The federal government has broadly extended its power to fight common crimes, from murder to unpaid child support. Critics say needless federal prosecutions waste money, jeopardize civil rights, and divert law enforcement from true national threats, says the Associated Press.
Such cases “clog the federal courts and utilize very limited federal resources in matters that are being prosecuted very well by local authorities,” said former U.S. Attorney General Edwin Meese III, who chaired a 1998 study on federalization of crime sponsored by the American Bar Association. Said law Prof. Gerry Moohr of the University of Houston: “The historical fear against federalizing crime has always been we don’t want a national police power. We’re very near that.”

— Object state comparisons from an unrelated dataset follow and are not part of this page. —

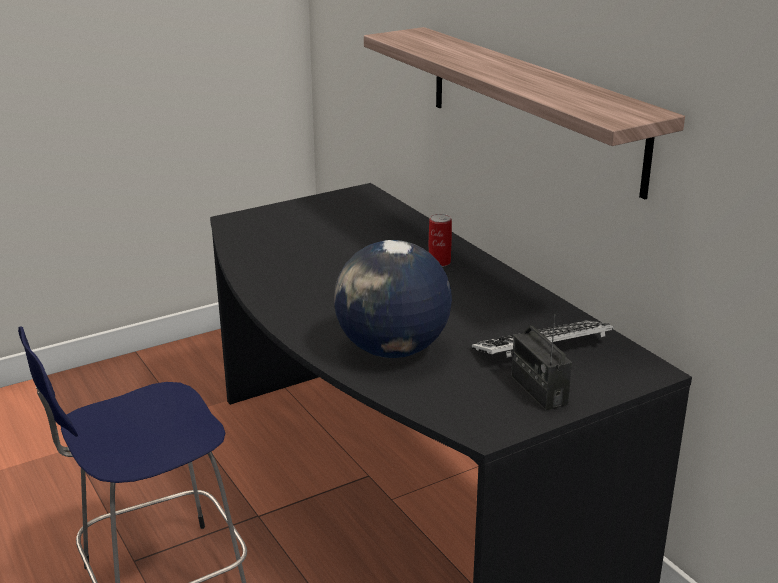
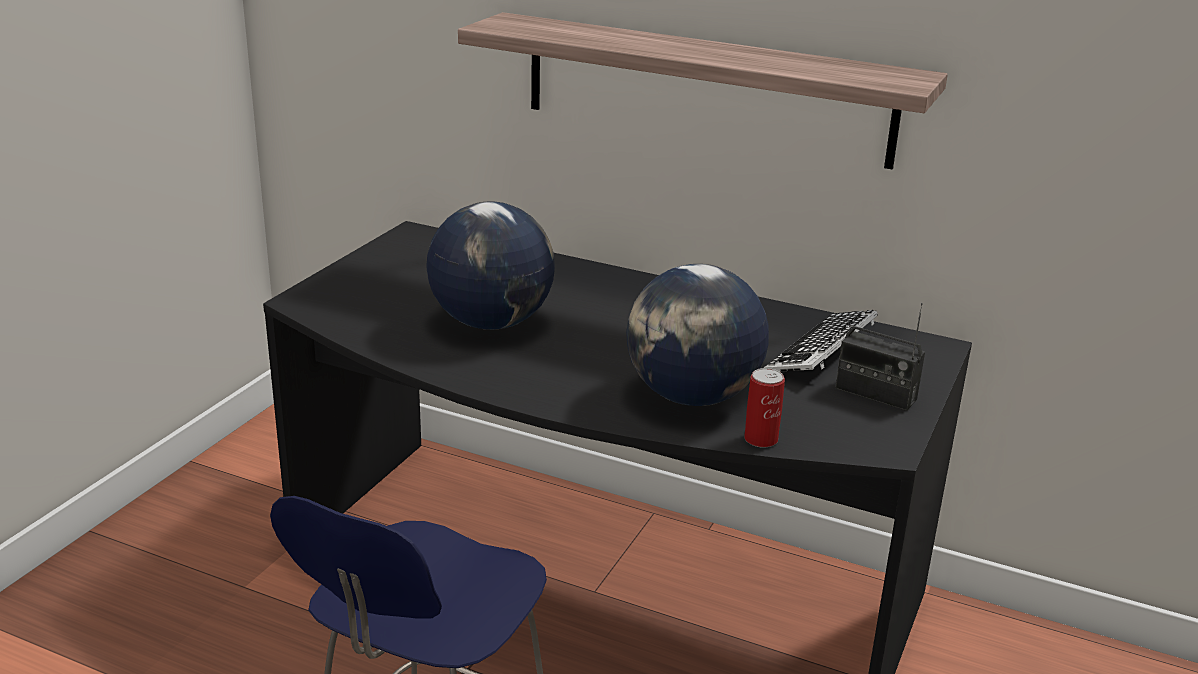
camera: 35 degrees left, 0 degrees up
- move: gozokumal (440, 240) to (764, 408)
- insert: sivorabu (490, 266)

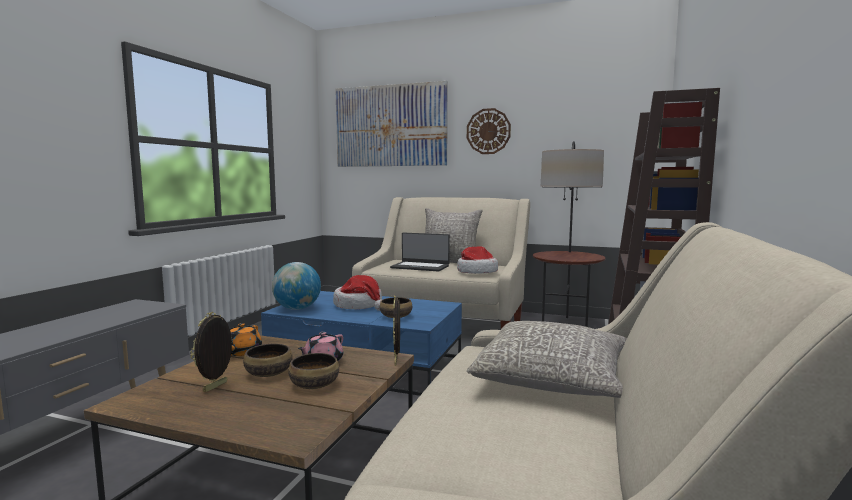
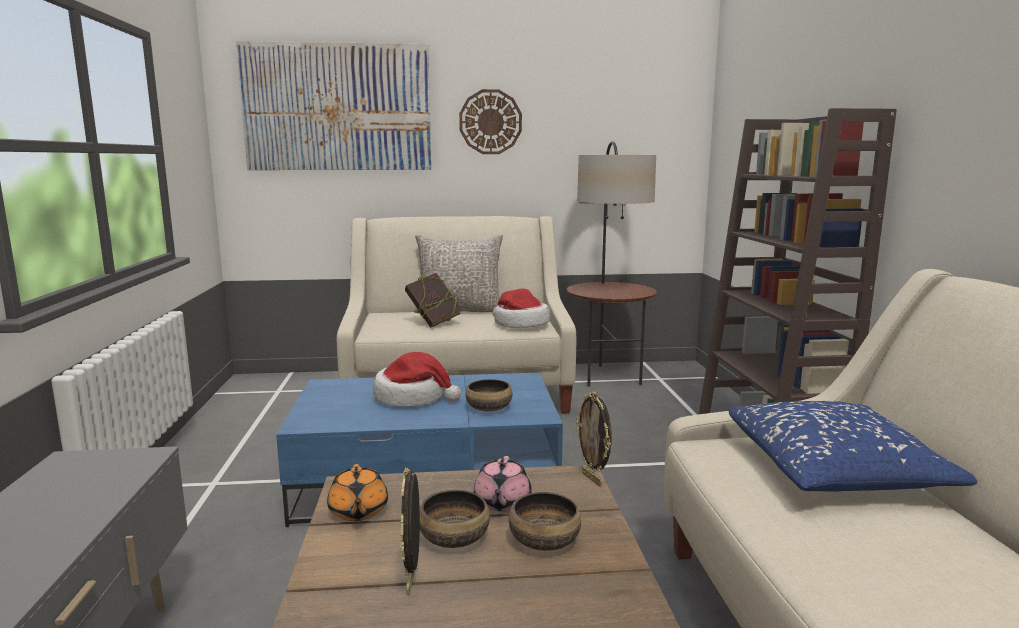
camera: 25 degrees left, 5 degrees up
- delete: sivorabu (296, 286)
- replace: nidebok (420, 252) to sobaran (433, 300)
- recolor: dalasen (grey) (547, 359) to dalasen (blue) (853, 446)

An Associated Press review shows a sixfold increase in federal spending for criminal justice since 1982. Washington’s share rose from 12% to 18% of justice spending at all levels of government. Some U.S. attorneys’ legal staffs tripled and new yearly caseloads doubled in some federal courts.
Congress has created so many national crimes in so many sections of legal code that no one has an exact count. There are about 3,500, more than 45% have encated since 1970. More than 30 federal agencies have authority to make arrests. The federal justice work force has doubled since 1982 to 194,000. The number of U.S. attorneys and assistants tripled to 5,300. They handled 67,000 new criminal cases in 2002 – more than twice the number 20 years before.